He was not alone, joining other Republicans who voiced similar criticism about Trump's actions in the Oval Office. One was Sen. Susan Collins who said earlier Tuesday that the Senate Intelligence Committee needs to be briefed on the report. Sen. Ben Sasse told MSNBC that "It's not helpful that this was with the Russians, right? I mean this is just weird."
Senator Bob Corker was even more blunt, saying the White House is "in a downward spiral right now and have got to figure out a way to come to grips with all that's happening. You know, the shame of it is there's a really good national security team in place and there are good productive things that are under way through them and through others, but the chaos that is being created by the lack of discipline is creating an environment — it creates a worrisome environment."
It was the harsh Republican response that prompted Height Securities’ Peter Cohn to write a note to clients on Tuesday that Trump's recent conduct "raises questions for investors about whether senior Republicans will abandon ship."
Cutting to the chase, Cohn writes that ending Trump’s viability as president "depends on Republicans turning against him", as impeachment proceedings can only begin with the majority party, and the 25th Amendment (allowing for president’s removal when unable to discharge powers/duties of his office) can only be invoked by Congress and/or vice president, majority of Cabinet.
What will Height be closely watching to see if the Trump drama enters a potentially terminal phase: the main catalyst is whether Sen. John McCain, chairman of Armed Services Committee, begins calling for Trump’s resignation, as U.S. national security issues may increase concern among Republican voters.
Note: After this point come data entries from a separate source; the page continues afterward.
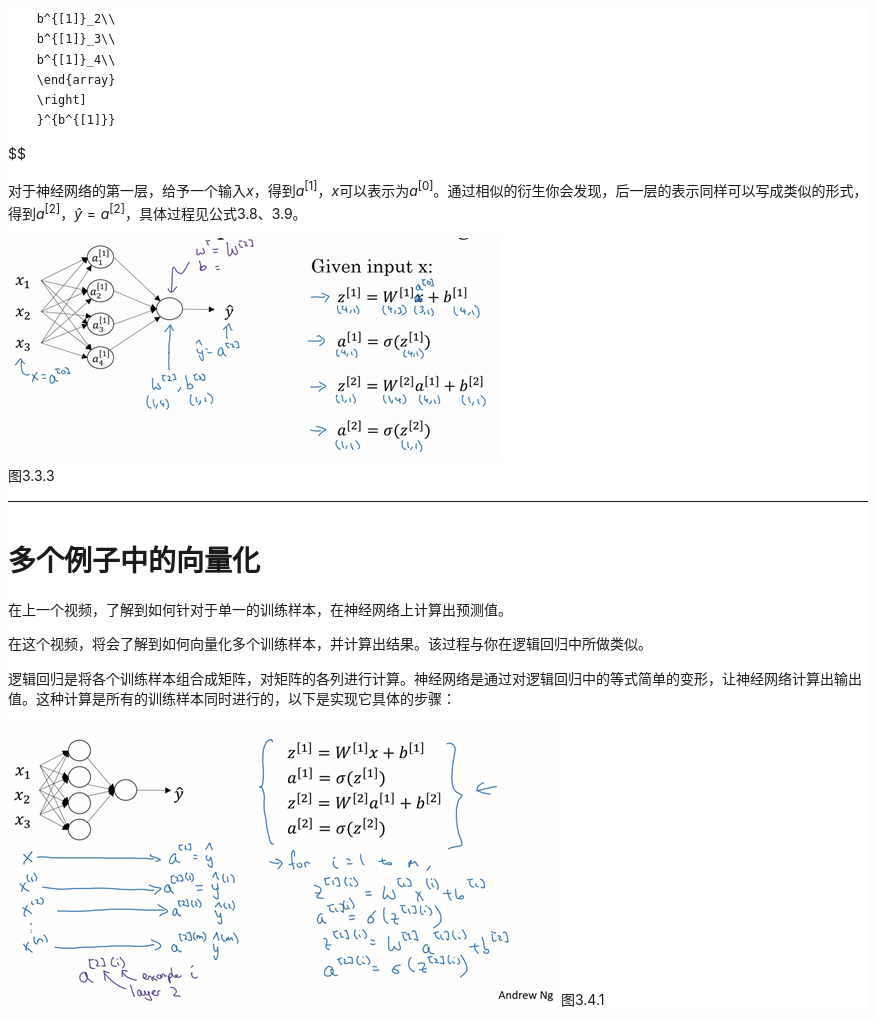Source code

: 		b^{[1]}_2\\
		b^{[1]}_3\\
		b^{[1]}_4\\
		\end{array}
		\right]
		}^{b^{[1]}}
$$


对于神经网络的第一层，给予一个输入$x$，得到$a^{[1]}$，$x$可以表示为$a^{[0]}$。通过相似的衍生你会发现，后一层的表示同样可以写成类似的形式，得到$a^{[2]}$，$\hat{y} = a^{[2]}$，具体过程见公式3.8、3.9。

![w600](../images/L1_week3_7.png)  
图3.3.3

---

# 多个例子中的向量化
在上一个视频，了解到如何针对于单一的训练样本，在神经网络上计算出预测值。

在这个视频，将会了解到如何向量化多个训练样本，并计算出结果。该过程与你在逻辑回归中所做类似。

逻辑回归是将各个训练样本组合成矩阵，对矩阵的各列进行计算。神经网络是通过对逻辑回归中的等式简单的变形，让神经网络计算出输出值。这种计算是所有的训练样本同时进行的，以下是实现它具体的步骤：

![w800](../images/L1_week3_8.png)
图3.4.1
Cohn also says to closely watch other senators for even a faint trace of statements and speeches that can be parsed for any signs of throwing Trump "under the bus" as these will be a trial balloon for group sentiment toward Trump.
That said, The Height analyst sees immediate fallout on domestic policy agenda as limited for now as the issues raised by Trump’s "cavalier" disclosures are separate and unrelated to tax reform and Obamacare repeal/replace, which have represented Republican agenda for years prior to Trump’s candidacy and it is unlikely they’d abandon measures because of unrelated grievances about Trump’s handling of national security matters.
Should republicans increasingly voice displeasure with Trump, however, it will be a different story.